Lipa trochę z tą Chorwacją. Przez 120 minut jeden celny strzał, akurat z golem... no ładnie, gratuluję, ale nie przekonali mnie jak dotąd ani jednym meczem (4 lata temu też wygrywali w karnych, ale tam naprawdę pięknie grali). Brazylijczycy oczywiście sami sobie winni, skoro nie potrafili wykorzystać przewagi, ale Chorwaci grali trochę jak Polacy
![Rolling Eyes :roll:](./images/smilies/icon_rolleyes.gif)
tylko znacznie skuteczniej
![Wink ;-)](./images/smilies/icon_wink.gif)

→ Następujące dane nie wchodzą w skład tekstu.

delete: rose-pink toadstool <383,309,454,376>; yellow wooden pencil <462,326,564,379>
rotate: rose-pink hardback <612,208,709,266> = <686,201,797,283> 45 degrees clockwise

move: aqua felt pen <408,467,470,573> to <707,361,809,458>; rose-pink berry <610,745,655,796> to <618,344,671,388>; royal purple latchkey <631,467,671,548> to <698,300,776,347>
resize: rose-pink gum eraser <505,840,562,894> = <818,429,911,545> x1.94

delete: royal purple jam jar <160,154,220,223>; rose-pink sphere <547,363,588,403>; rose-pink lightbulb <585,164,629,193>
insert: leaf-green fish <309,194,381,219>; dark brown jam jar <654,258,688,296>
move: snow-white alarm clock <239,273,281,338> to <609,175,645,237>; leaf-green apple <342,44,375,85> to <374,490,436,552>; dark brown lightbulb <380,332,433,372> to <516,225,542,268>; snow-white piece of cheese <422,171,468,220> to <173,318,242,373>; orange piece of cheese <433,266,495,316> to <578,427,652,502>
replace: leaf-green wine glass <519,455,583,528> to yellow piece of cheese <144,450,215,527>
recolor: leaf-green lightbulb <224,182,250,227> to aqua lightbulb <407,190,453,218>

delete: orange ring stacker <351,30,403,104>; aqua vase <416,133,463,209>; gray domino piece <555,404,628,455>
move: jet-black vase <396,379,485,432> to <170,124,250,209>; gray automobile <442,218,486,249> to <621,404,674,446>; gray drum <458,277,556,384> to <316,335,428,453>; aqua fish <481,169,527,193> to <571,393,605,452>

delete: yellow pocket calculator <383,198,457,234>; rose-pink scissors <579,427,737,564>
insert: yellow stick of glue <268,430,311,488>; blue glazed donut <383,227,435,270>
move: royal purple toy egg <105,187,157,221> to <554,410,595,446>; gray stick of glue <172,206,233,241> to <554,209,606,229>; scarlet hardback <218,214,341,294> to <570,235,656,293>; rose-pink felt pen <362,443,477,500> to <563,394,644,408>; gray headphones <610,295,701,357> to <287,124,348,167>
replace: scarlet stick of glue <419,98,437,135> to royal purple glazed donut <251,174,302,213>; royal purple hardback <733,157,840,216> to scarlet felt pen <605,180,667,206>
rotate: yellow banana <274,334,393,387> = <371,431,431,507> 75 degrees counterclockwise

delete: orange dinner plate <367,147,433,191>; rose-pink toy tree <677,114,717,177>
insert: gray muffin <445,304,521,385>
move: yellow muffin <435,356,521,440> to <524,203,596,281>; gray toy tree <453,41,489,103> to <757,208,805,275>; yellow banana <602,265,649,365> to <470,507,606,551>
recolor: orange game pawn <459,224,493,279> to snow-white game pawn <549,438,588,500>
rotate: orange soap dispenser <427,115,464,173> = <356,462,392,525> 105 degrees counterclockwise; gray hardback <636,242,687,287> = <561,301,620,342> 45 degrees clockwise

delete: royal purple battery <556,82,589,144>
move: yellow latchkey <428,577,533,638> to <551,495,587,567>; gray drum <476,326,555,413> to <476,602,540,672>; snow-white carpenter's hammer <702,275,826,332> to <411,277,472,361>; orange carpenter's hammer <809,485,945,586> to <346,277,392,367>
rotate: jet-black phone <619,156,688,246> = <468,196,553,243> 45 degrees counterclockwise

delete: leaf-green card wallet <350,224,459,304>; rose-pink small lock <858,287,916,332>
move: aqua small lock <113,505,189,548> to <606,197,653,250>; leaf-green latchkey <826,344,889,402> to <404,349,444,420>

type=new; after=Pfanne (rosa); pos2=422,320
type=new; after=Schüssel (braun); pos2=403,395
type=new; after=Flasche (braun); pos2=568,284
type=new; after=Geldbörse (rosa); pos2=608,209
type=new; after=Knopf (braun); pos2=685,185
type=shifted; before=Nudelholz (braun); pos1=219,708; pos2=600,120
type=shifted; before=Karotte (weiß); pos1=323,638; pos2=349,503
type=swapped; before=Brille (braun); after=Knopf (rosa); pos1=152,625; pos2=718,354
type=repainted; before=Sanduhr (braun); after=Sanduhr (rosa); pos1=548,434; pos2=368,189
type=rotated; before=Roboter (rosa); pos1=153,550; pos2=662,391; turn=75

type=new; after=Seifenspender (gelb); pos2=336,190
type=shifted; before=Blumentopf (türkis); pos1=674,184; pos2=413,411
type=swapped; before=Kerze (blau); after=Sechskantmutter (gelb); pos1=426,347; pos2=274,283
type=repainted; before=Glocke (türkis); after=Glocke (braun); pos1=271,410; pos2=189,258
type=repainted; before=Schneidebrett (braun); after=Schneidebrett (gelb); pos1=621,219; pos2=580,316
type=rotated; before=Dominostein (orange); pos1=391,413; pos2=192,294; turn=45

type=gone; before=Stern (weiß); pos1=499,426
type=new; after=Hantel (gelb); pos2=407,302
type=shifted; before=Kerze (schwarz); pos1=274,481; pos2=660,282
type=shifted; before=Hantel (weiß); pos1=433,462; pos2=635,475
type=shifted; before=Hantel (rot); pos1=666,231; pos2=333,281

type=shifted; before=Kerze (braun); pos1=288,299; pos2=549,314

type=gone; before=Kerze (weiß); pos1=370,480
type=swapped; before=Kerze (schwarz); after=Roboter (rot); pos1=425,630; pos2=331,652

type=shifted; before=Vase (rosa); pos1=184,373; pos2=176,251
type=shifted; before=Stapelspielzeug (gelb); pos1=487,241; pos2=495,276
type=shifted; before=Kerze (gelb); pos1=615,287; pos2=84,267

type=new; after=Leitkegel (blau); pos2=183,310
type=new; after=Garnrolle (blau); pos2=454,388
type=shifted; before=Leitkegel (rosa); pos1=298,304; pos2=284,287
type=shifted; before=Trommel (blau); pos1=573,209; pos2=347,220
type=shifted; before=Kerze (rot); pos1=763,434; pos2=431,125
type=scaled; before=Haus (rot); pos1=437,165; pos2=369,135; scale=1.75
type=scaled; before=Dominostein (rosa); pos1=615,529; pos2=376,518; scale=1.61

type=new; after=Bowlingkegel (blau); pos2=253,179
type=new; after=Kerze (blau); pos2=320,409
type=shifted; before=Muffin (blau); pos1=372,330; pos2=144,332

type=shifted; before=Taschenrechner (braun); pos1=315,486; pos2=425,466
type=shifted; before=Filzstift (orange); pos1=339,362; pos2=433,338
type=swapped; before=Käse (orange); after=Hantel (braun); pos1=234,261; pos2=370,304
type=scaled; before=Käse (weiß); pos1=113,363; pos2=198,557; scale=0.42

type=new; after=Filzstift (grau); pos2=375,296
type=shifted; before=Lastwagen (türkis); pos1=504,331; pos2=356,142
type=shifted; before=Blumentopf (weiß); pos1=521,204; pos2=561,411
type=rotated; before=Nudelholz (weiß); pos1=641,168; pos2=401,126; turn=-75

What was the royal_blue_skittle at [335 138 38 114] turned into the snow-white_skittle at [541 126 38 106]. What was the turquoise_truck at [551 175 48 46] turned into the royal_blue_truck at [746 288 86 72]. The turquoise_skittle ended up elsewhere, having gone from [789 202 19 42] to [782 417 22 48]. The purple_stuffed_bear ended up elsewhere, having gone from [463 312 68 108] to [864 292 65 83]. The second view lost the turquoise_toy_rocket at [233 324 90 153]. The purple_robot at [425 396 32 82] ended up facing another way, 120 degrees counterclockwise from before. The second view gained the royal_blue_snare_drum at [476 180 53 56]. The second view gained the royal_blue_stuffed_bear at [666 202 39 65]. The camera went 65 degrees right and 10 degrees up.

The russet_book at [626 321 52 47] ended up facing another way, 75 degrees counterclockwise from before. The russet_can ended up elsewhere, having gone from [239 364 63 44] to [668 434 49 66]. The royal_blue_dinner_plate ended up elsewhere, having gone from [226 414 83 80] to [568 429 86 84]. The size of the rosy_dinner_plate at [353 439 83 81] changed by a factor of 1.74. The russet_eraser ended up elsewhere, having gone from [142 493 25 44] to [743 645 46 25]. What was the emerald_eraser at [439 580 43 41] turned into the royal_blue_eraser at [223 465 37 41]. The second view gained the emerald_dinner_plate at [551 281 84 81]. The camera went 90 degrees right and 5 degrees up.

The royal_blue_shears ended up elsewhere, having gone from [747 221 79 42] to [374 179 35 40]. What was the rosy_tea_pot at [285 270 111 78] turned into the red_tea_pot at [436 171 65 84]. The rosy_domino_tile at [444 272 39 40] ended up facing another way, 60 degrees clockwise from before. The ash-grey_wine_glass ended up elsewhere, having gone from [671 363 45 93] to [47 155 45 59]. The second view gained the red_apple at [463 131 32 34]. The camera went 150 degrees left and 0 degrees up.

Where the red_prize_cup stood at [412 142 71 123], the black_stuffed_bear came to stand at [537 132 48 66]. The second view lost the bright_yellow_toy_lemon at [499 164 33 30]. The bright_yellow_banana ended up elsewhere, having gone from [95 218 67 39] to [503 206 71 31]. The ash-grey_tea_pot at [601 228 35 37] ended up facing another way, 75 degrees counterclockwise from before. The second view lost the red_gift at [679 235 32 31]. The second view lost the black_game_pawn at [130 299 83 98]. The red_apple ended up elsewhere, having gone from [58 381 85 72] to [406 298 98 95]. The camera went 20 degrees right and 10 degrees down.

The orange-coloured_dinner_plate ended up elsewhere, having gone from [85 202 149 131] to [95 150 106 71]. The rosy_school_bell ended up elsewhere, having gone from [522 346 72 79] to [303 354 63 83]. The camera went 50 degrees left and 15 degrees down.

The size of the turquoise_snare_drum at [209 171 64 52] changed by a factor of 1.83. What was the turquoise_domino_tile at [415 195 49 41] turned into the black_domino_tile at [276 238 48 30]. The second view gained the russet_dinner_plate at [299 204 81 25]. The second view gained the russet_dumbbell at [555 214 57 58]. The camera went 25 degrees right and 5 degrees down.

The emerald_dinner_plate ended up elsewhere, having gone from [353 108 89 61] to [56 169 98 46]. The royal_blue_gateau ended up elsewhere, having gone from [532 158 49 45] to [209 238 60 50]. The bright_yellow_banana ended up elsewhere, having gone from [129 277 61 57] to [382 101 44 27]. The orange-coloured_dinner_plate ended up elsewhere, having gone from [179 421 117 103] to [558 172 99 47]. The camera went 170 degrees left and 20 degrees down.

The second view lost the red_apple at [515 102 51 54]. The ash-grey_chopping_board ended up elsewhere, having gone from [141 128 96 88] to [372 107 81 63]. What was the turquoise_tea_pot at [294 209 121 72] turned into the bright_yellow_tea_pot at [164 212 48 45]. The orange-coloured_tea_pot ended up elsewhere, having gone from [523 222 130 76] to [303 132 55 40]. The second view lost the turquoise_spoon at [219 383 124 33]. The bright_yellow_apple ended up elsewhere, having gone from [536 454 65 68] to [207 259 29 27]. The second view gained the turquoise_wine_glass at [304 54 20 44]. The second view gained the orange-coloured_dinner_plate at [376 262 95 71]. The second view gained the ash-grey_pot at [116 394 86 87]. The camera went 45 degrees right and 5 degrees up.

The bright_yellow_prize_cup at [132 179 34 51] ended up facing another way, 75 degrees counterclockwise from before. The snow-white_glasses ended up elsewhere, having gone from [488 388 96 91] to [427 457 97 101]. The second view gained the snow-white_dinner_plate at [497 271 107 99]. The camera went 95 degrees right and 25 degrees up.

Drugi półfinał - odwrotnie niż u araska - to mecz dwóch drużyn, których nie lubię i mi wszystko jedno, ale liczę na dobry mecz. Szczerze mówiąc stawiam na Holandię* i w ogóle bym się nie zdziwił, gdyby w końcu dochrapali się mistrza. To, że zaczęli turniej od grania tej padaki z Senegalem, o którą tu się spieraliśmy, w niczym nie szkodzi: to dość typowe, że drużyny, które na początku turnieju grają kiepsko (ale zwykle wystarczająco skutecznie, żeby nie mieć problemów), potem zaczynają się rozkręcać i grać coraz lepiej... Kibicuję, powiedzmy, Argentynie, ale bez przekonania.
Gero pisze:
u mnie jest tak:
Anglia
Portugalia
Argentyna
Brazylia
Chorwacja
Maroko
Holandia
Francja
He he, z Tobą też mam rozbieżność klasyczną, tzn. u mnie preferencja sympatii po 1/8 pewnie wyglądałaby tak:
Francja
inne drużyny
Co jest dziwne, bo ja generalnie nie bywam profrancuski, ale w piłce... od czasów Zidane'a mają u mnie chody, a ta mistrzowska ekipa sprzed 4 lat była super, i nadal wygląda porządnie. Zobaczymy, co im Anglicy powiedzą.
* nazwa "Niderlandy" chyba się zupełnie nie przyjęła u nas, co? Nawet w oficjalnych źródłach nadal gra Holandia, przynajmniej o ile widziałem.